One of the biggest stories in Canadian business over the latter half of 2019 was the massive implosion of Canada’s marijuana sector. Leading pot stocks fell as much as 50-75%.
A number of factors contributed to the fall, but mostly it came down to sentiment. Investors went from being incredibly bullish on the future of legal marijuana in Canada to realizing there was way too much supply in the system, all within the span of a few months. We’re now in a period of reckoning, which will undoubtedly end with some of the weaker producers going bankrupt.
Amid all this carnage could be an interesting buying opportunity. The legal pot market should continue to grow, as more kinks get ironed out of the system and as marijuana edibles become more popular. Many smokers still have their dealer on speed dial — something that should begin to change as more stores open with more consistent supply. And some of the top marijuana producers are finally starting to get serious about profitability, which is always a good thing for investors.
One pot stock is even considering a pretty major step — something that will immediately make it leap onto certain investors’ radars.
Dividend-paying marijuana?
Aphria (TSX:APHA)(NYSE:APHA) recently released its quarterly numbers, and the stock sold off some 8% on the news.
Investors were disappointed in top-line results. Revenue was expected to be $130 million, but actual numbers came up short, with the company only posting $121 million in sales. The company also cut its full-year revenue forecast, slashing sales estimates from $650 to $700 million to a range of $575 to $625 million.
It wasn’t all bad news, however. The company reported a tiny $1.9 million adjusted EBITDA profit in its most recent quarter and projected the adjusted EBITDA would be between $35 and $42 million for the year. In a world filled with marijuana companies that will still struggle for any sort of profitability in 2020, Aphria stands as a rare beacon of strength.
Aphria also has a strong balance sheet with nearly $400 million in cash. It’s well positioned to gobble up any prime assets from any struggling marijuana producers. And with serious profitability just around the corner, the company is even looking at sending money back to shareholders.

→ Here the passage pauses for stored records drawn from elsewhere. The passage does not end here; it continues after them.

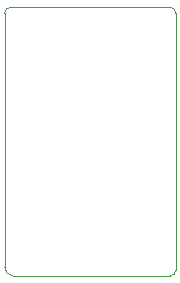
<source format=gbr>
G04 #@! TF.GenerationSoftware,KiCad,Pcbnew,(5.1.5)-3*
G04 #@! TF.CreationDate,2020-12-03T22:55:38+01:00*
G04 #@! TF.ProjectId,Switch board,53776974-6368-4206-926f-6172642e6b69,rev?*
G04 #@! TF.SameCoordinates,Original*
G04 #@! TF.FileFunction,Profile,NP*
%FSLAX46Y46*%
G04 Gerber Fmt 4.6, Leading zero omitted, Abs format (unit mm)*
G04 Created by KiCad (PCBNEW (5.1.5)-3) date 2020-12-03 22:55:38*
%MOMM*%
%LPD*%
G04 APERTURE LIST*
%ADD10C,0.050000*%
G04 APERTURE END LIST*
D10*
X40500000Y-47750000D02*
X40500000Y-26000000D01*
X26750000Y-48250000D02*
X40000000Y-48250000D01*
X26000000Y-26000000D02*
X26000000Y-47500000D01*
X40000000Y-25500000D02*
X26500000Y-25500000D01*
X26750000Y-48250000D02*
G75*
G02X26000000Y-47500000I0J750000D01*
G01*
X26000000Y-26000000D02*
G75*
G02X26500000Y-25500000I500000J0D01*
G01*
X40000000Y-25500000D02*
G75*
G02X40500000Y-26000000I0J-500000D01*
G01*
X40500000Y-47750000D02*
G75*
G02X40000000Y-48250000I-500000J0D01*
G01*
M02*

</source>
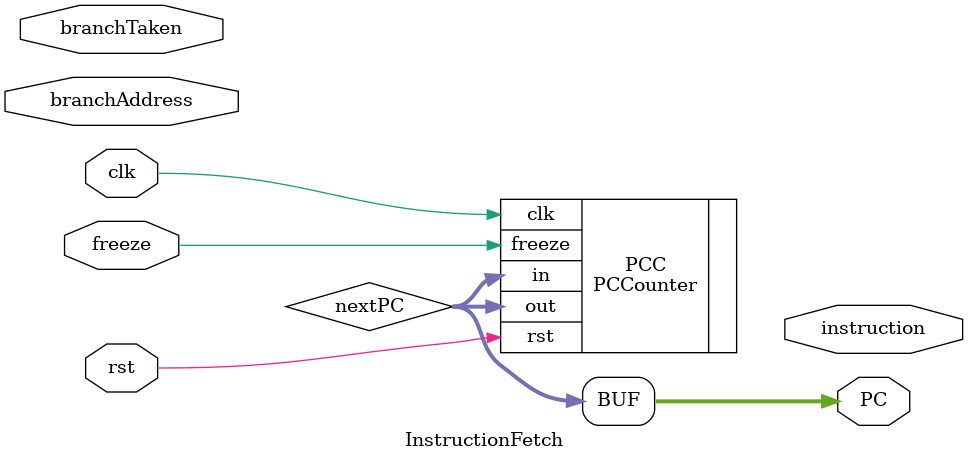
<source format=v>

module InstructionFetch(clk, rst, freeze, branchTaken, branchAddress, PC, instruction);
	input wire clk, rst;
	input wire freeze, branchTaken;
	input wire[31:0] branchAddress;
	output wire[31:0] PC, instruction;

	wire[31:0] nextPC;
	PCCounter PCC(.clk(clk), .rst(rst), .in(nextPC), .freeze(freeze), .out(nextPC));
	assign PC = nextPC;
	
	
endmodule // IF

</source>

During the conference call discussing this quarter’s earnings with analysts, Aphria’s CFO told investors the company was strongly considering paying the sector’s first consistent dividend.
As part of his remarks, CFO Carl Merton told investors the company looks forward to “in the future being in the position to provide an annual return to our shareholders through dividends.”
Merton and the rest of Aphria’s management team didn’t mention a specific date, but I think the company could institute a regular dividend by the end of 2020, depending on whether it can deliver on its profitability goals.
Paying a regular dividend could give Aphria one major advantage over its peers. There are hundreds of Canadian mutual funds and exchange-traded funds that insist on only investing in stocks that pay a dividend. These funds are likely to have big interest in adding a fast-growing marijuana producer to their portfolios. They’re just waiting for such a company to become profitable enough a regular dividend is a possibility.
The bottom line
Although Aphria shares are reeling after cutting guidance, this dividend chatter is good news. It shows management is confident in the future and that the company is serious about profitability. The best returns going forward will come from pot producers who can show they can make consistent profits. Aphria isn’t quite there yet, but I like the direction it’s heading.